According to Celeste Mergens, founder of the US charity Days for Girls International, in Uganda and Kenya women absorb period blood using leaves, mattress stuffing or feathers.

“It is very difficult to concentrate in class, let alone sit down, and once you do leak through, you are likely teased and shamed,” Mergens says. “The same is true for women trying to go to work.”

Her organisation is addressing the issue by helping women set up small businesses that make and sell reusable pads and MHM kits using locally available materials.

Femme International is another charity trying to improve MHM in developing countries.
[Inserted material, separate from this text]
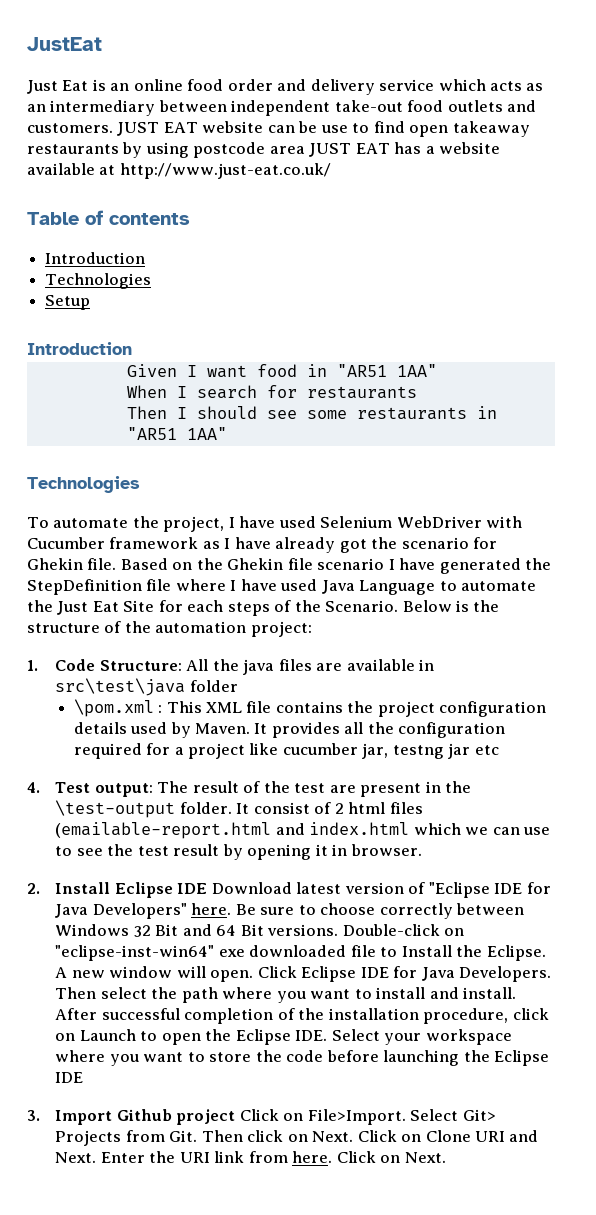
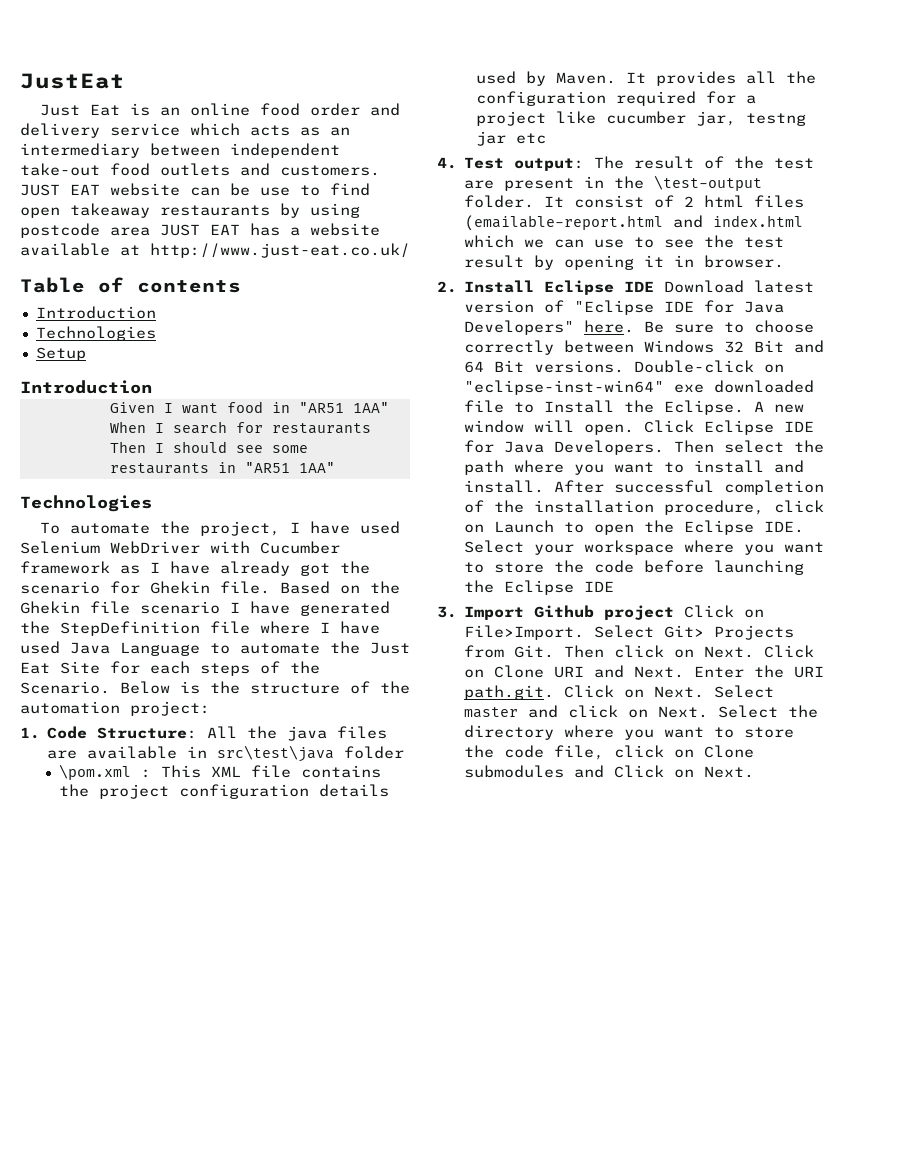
[214,1151,333,1163] link from here. -> [464,685,775,700] [464,705,819,718] [464,725,795,740] [464,745,755,760] [464,765,605,778] path.git. Click on Next. Select master and click on Next. Select the directory where you want to store the code file, click on Clone submodules and

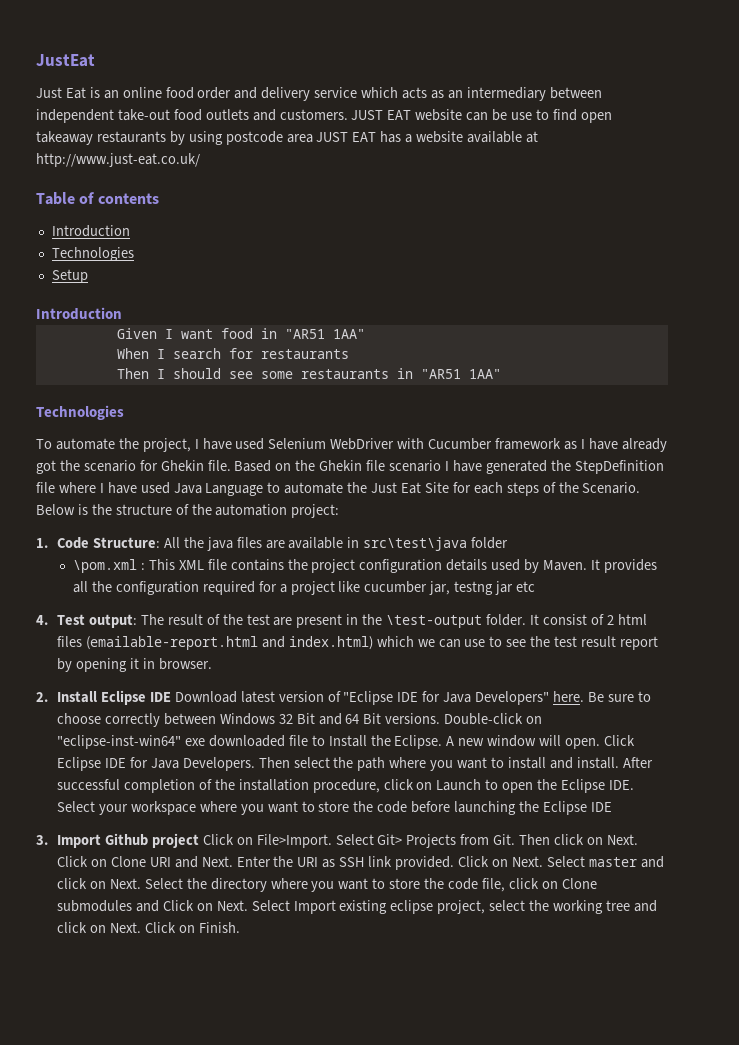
[713,215,804,227] index.html -> [288,636,373,650] index.html)
(525, 261) none -> [619,636,658,650] report
[464,685,555,700] path.git. -> [322,856,455,870] as SSH link provided.
(755, 772) none -> [251,900,657,914] [57,922,240,933] Select Import existing eclipse project, select the working tree and click on Next. Click on Finish.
It delivers education programmes across East Africa in schools and communities and distributes reusable menstrual management products.

Executive director Sabrina Rubli says girls are often so desperate to purchase pads they skip meals or take on extra work to save money. “From a policy level, governments need to recognise the impact menstruation has on schoolgirls, and commit to providing sanitary pads to girls,” she suggests.

In 2015, the Ugandan government committed to giving sanitary pads to adolescent girls. However, this year it backtracked, saying the policy was unaffordable. When the feminist activist Stella Nyanzi voiced her opposition to the move over social media in February, she was imprisoned.

Although more progress is needed, Mahon believes change can happen within a generation. In Nepal, WaterAid has seen some girls it has worked with abandon chaupadi beliefs, while the creation of better WASH facilities at school and receipt of MHM training is enabling them to attend school regularly.

One girl told the charity: “During my menstruation I am not allowed to touch mangoes or other fruits. I am told that the mangoes will rot and won’t grow if I touch the tree. But I touched the tree during my menstruation – I even plucked the mango from the tree and ate it. The fruit didn’t rot, it didn’t die.

’’It made me realise that all of this is lie.”